__Texte__:
-*-

V. LES PERSPECTIVES
De nombreuses critiques sont adressées à l'Union Européenne en raison de l'impact des dévaluations, des distorsions de concurrence entre États, d'une libéralisation du cabotage insuffisamment préparée et défavorable à la France, enfin de la perspective de ratification de l'accord de l'OCDE sur la construction navale.
Il en résulte que la politique de la mer doit d'abord être nationale , et s'attaquer par priorité aux menaces à court terme. En effet, les intérêts des États membres de l'Union sont trop contradictoires pour leur permettre de concevoir sans arrière-pensée une réelle politique communautaire.
La France a un des dispositifs d'aide à la construction navale les moins généreux et parmi les plus vulnérables alors que ses concurrents européens et américains ont développé des systèmes complexes d'aides au financement, qui leur ont permis de s'affranchir du passage par les aides directes à la construction navale. La France se situe donc au coeur de la cible de l'accord de l'OCDE.
À très court terme, la construction navale devrait être confrontée à d'importantes difficultés, en raison d'une contraction de ses plans de charge et de carnets de commandes déprimés. L'aide budgétaire paraît donc plus que jamais essentielle.
À plus long terme, certaines pistes sont proposées pour améliorer la compétitivité de cette industrie : la recherche-développement (la stratégie de niche adoptée par la France requiert un travail incessant d'innovation), le développement de la filière pétrochimique, de la filière "gaz" (méthanier de nouvelle génération), de la filière do l'offshore ou des navires à grande vitesse.
En matière de marine marchande , en raison de la disparition du dispositif quirataire qui avait un impact quantitatif non négligeable, une refonte du système d'aide publique à la flotte est nécessaire. Parmi les aides existantes, l'aide à la consolidation et à la modernisation (ACOMO) a une grande utilité car elle est d'une grande souplesse d'attribution. Elle répond donc à des situations d'urgence, lorsqu'une compagnie fait face à une difficulté temporaire : elle doit demeurer présente dans la panoplie des aides.
En matière portuaire , le rapport préconise une politique d'aménagement du territoire en faveur des ports et en particulier des investissements portuaires, fluviaux et ferroviaires, pour établir des liaisons est-ouest favorables a leur développement.
Enfin, concernant la pêche , la loi d'orientation sur la pêche maritime et les cultures marines a apporté des réponses importantes aux préoccupations du secteur. Mais des efforts devraient encore être réalisés concernant l'amélioration de l'information et la structuration de l'offre nationale, la politique de préservation des ressources et la coordination des autorités administratives compétentes dans l'application des réglementations.

-*-

__Données enregistrées__:
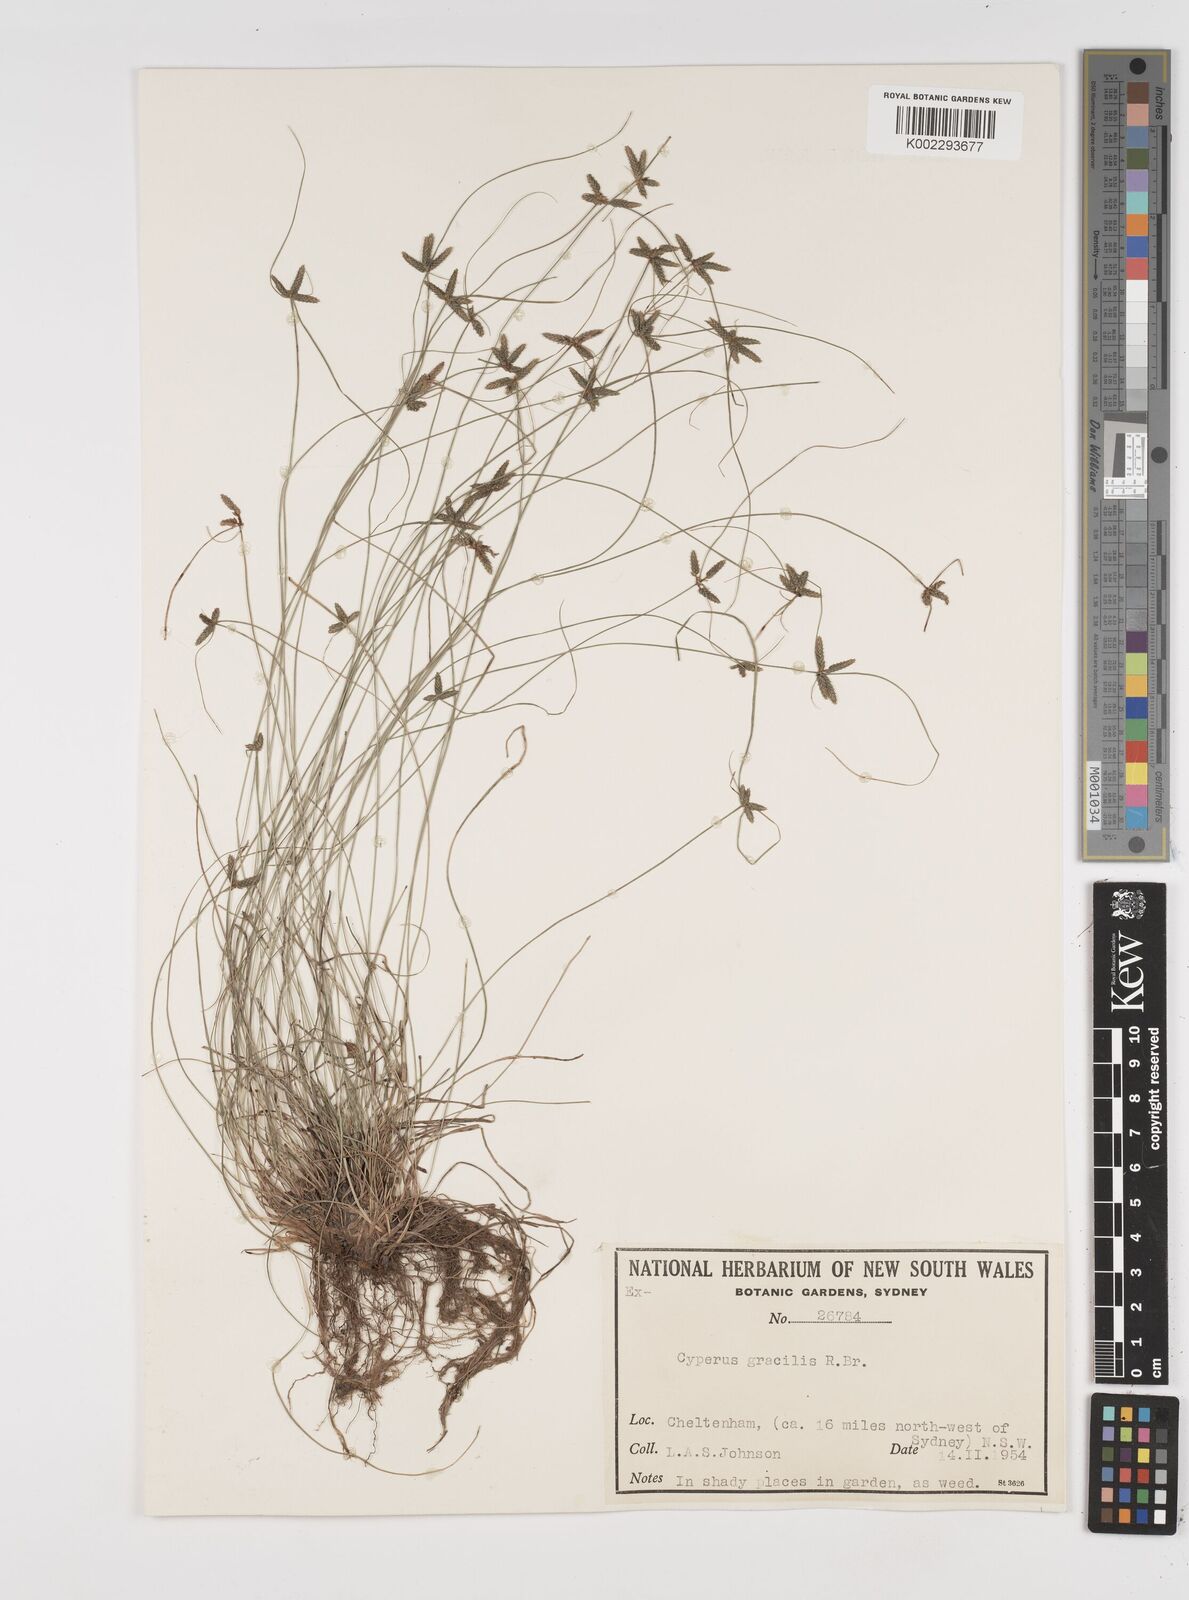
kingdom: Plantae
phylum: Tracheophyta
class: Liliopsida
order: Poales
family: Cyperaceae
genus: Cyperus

-*-

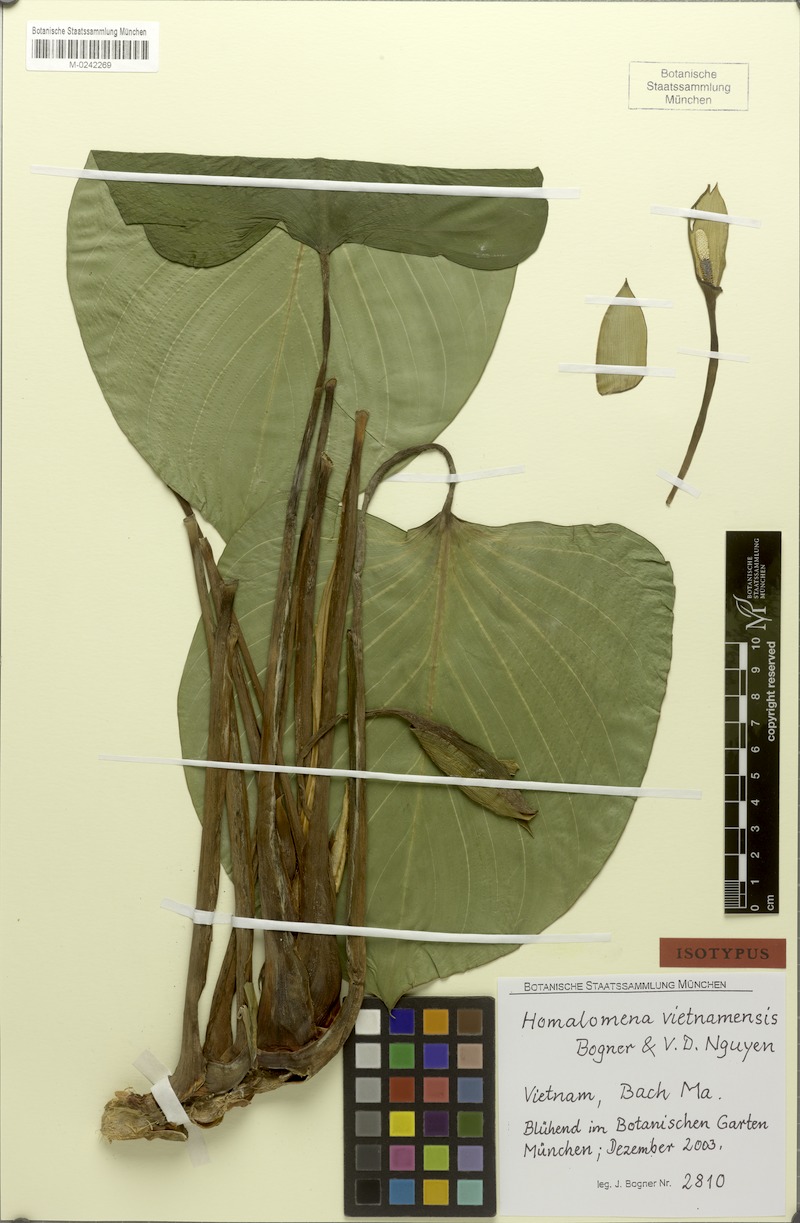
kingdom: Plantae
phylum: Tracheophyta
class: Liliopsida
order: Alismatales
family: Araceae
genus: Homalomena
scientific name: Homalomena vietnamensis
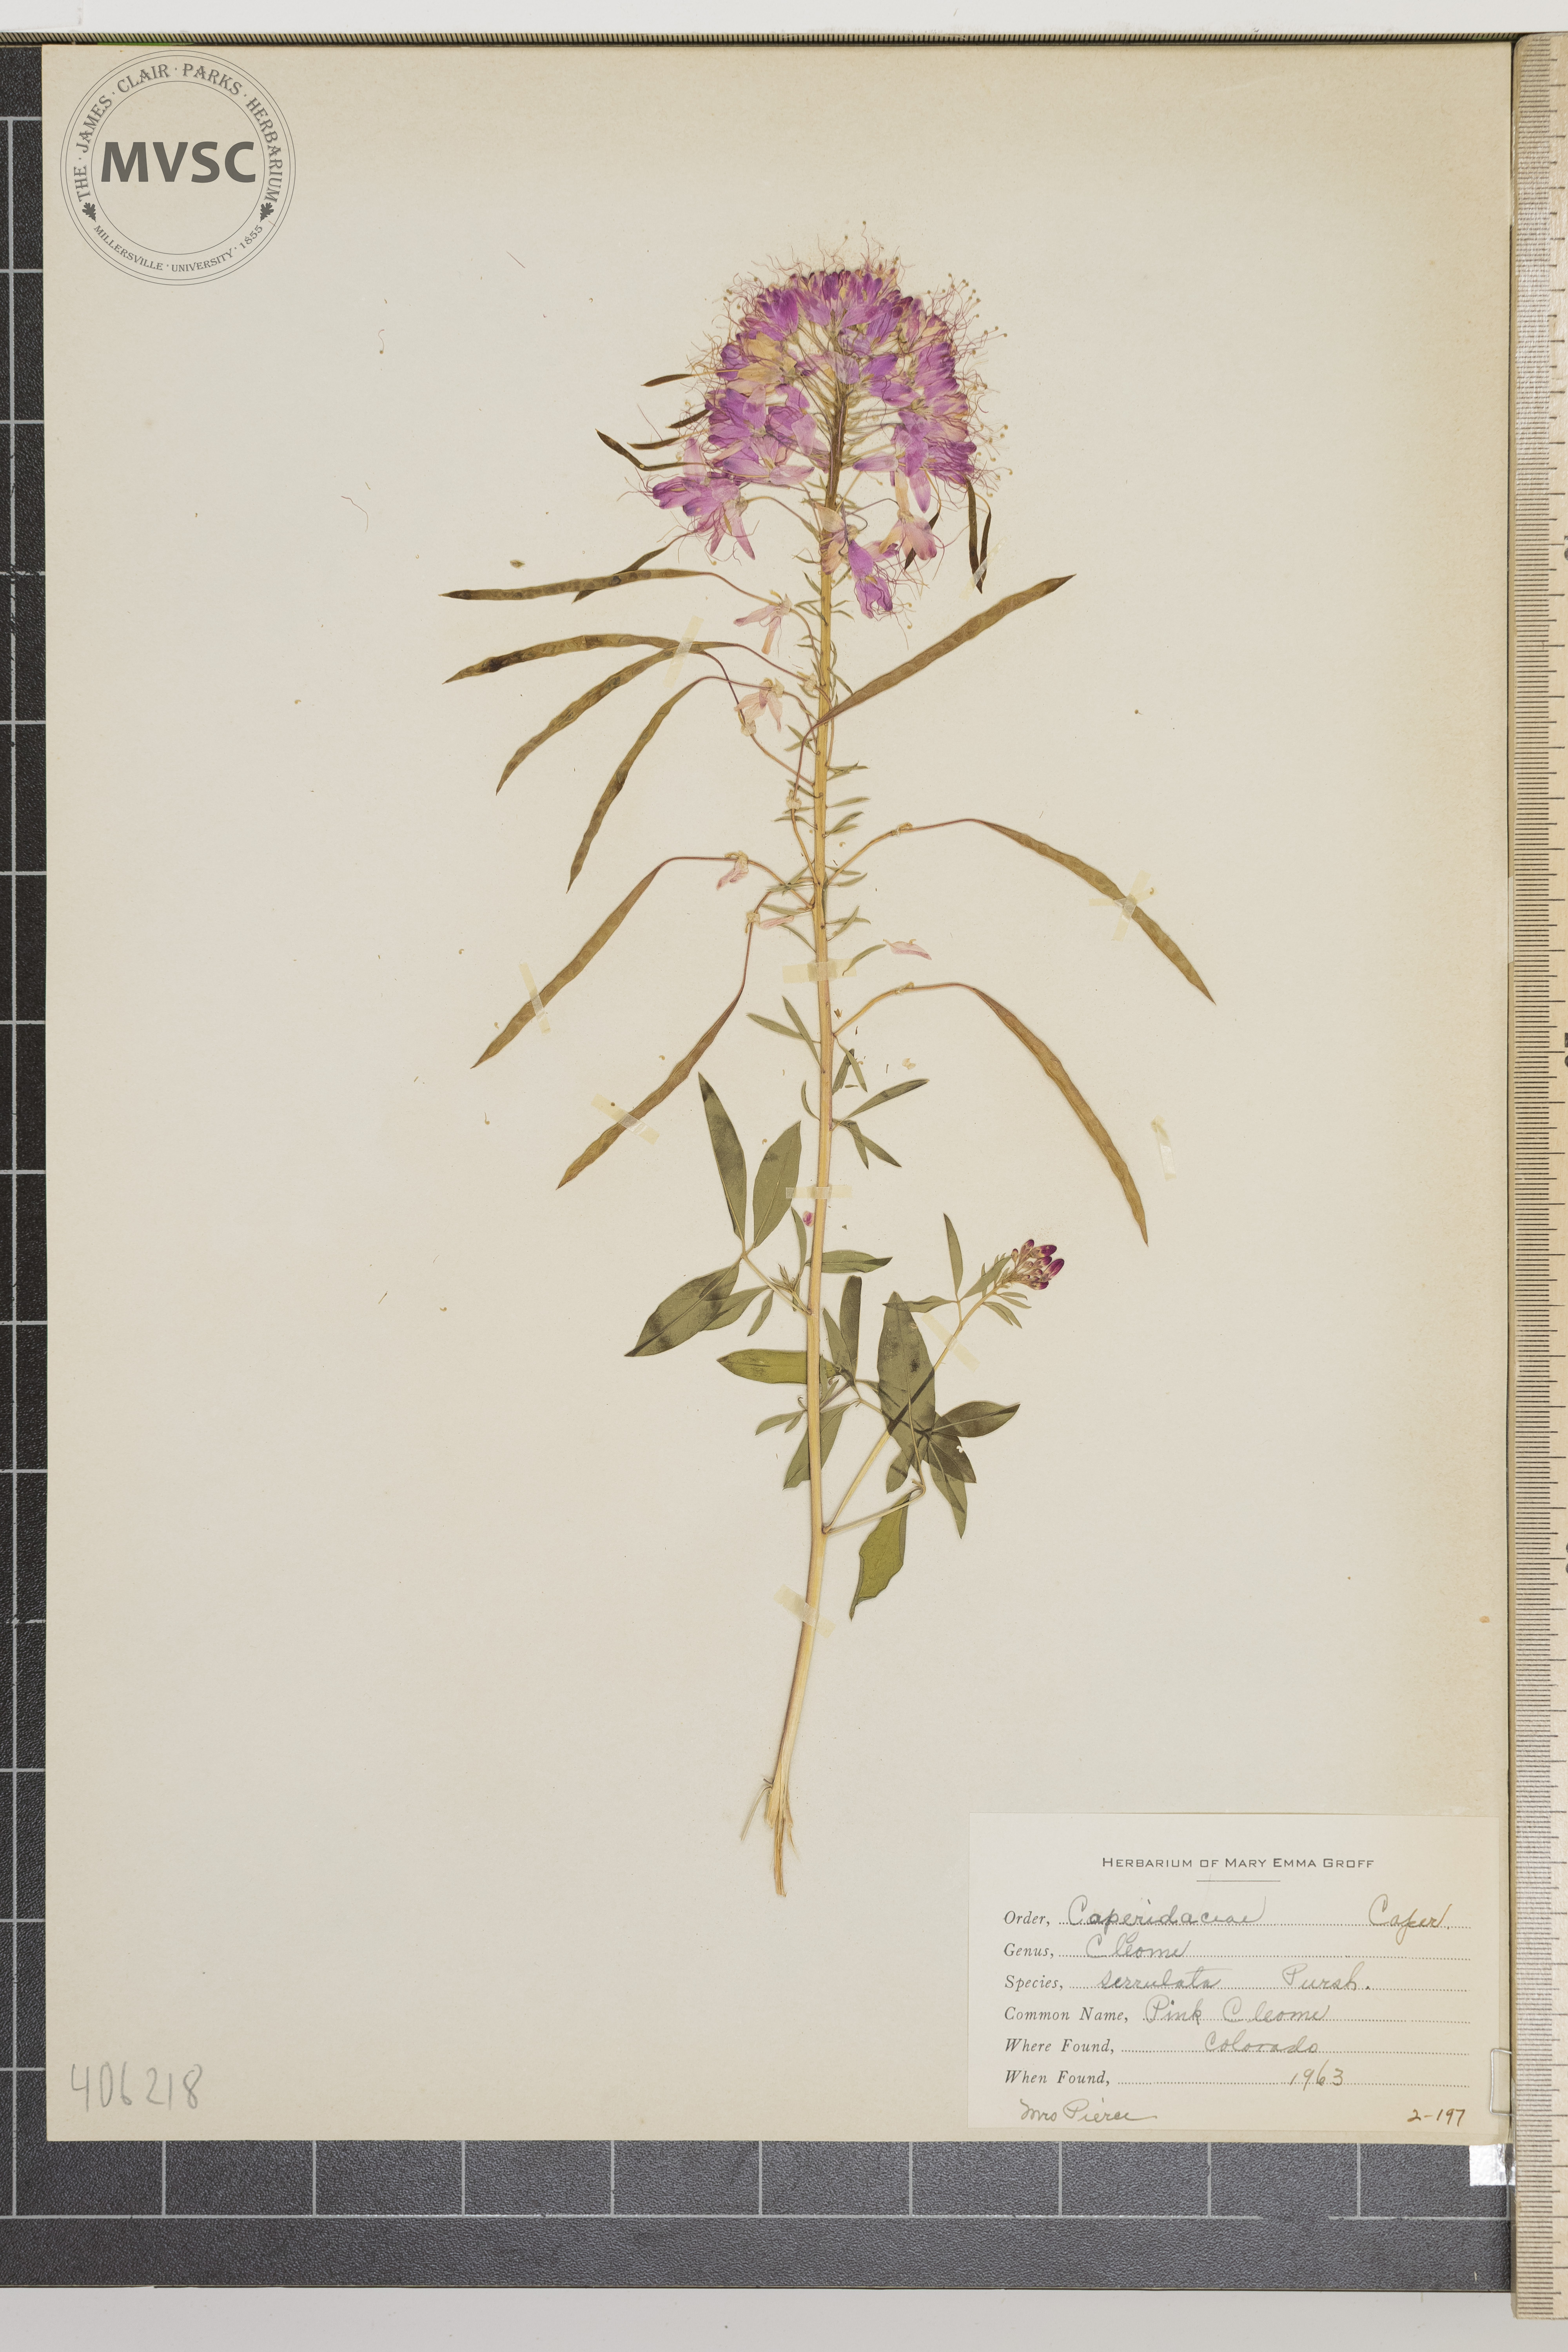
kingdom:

-*-

Répondez brièvement à ces questions sur le texte consacré à la politique de la mer.
1. Quel accord place la France au cœur de sa cible ?
2. Quelle aide à la flotte est jugée d'une grande utilité grâce à sa souplesse d'attribution ?
3. Quelle loi a apporté des réponses importantes aux préoccupations du secteur de la pêche ?

1. L'accord de l'OCDE sur la construction navale.
2. L'aide à la consolidation et à la modernisation (ACOMO).
3. La loi d'orientation sur la pêche maritime et les cultures marines.